Medicilon has a high-standard animal house accredited by the International Association for Assessment and Accreditation of Laboratory Animal Management (AAALAC) and an animal use management system with IACUC regulation as the core. By implementing the 3R (Reduce, Replace, Optimize) principle through improved animal testing techniques and in vitro platforms, experimental quality and animal welfare are mutually reinforcing at Medicilon.

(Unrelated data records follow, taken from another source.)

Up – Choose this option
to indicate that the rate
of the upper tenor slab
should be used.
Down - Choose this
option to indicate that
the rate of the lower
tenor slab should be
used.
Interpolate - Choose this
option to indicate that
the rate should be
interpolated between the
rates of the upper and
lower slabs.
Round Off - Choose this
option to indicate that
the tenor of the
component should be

For example, continuous micro blood collection from mice significantly reduces the number of animals used in PK experiments and the consumption of client supplies compared to traditional single-site or cross-collection methods and allows complete blood concentration profiles to be obtained from a single mouse, significantly reducing the errors introduced by individual differences compared to the traditional method of combining blood concentrations from up to 8 mice at different time points into a single curve.
Test cases
Animals | Drug delivery regimen | Blood collection points within 24 hours | Number of animals | Test period |
ICR mice | Single dose Intravenous/oral | 6 | 6 | 1-2 weeks |
SD rats | Single dose intravenous/oral | 6-10 | 6 | 1-2 weeks |
Beagle | Single dose intravenous/oral | 8-10 | 6 | 1-2 weeks |
Crab-eating monkey | Single dose intravenous/oral | 8-10 | 6 | 1-2 weeks |
Medicilon is a new drug R&D CRO that introduced LC-MS/MS earlier in China, has continuously invested heavily in introducing high-end equipment in recent years, and has now built up:
The micromolecule analysis instrument platform represented by Sciex/Waters/Shimadzu ultra-high performance liquid chromatography-tandem mass spectrometry (UHPLC-MS/MS) and Thermo Q Exactive HF-X quadrupole/ultra-high-field Fourier transform ion trap high-resolution mass spectrometry;
The macromolecule analysis instrument platform represented by the MSD high-throughput multi-protein detector, Luminex liquid-phase chip protein analysis system, the Gyrolab nano-upgraded microfluidic immunoassay workstation, and the Applied Biosystems real-time fluorescent quantitative PCR system;
The sample pretreatment platform represented by the Covaris AFA adaptive focused acoustics high-performance sample processing system, the KingFisher Flex automatic magnetic bead extraction and purification system, the Lysera high-efficiency sample crusher, and the TurboVap high-speed sample concentrator;
The sample management platform is composed of Thermo/Panasonic ultra-low temperature refrigerators, the SensaTronics temperature monitoring system, and the Watson LIMS laboratory information management software.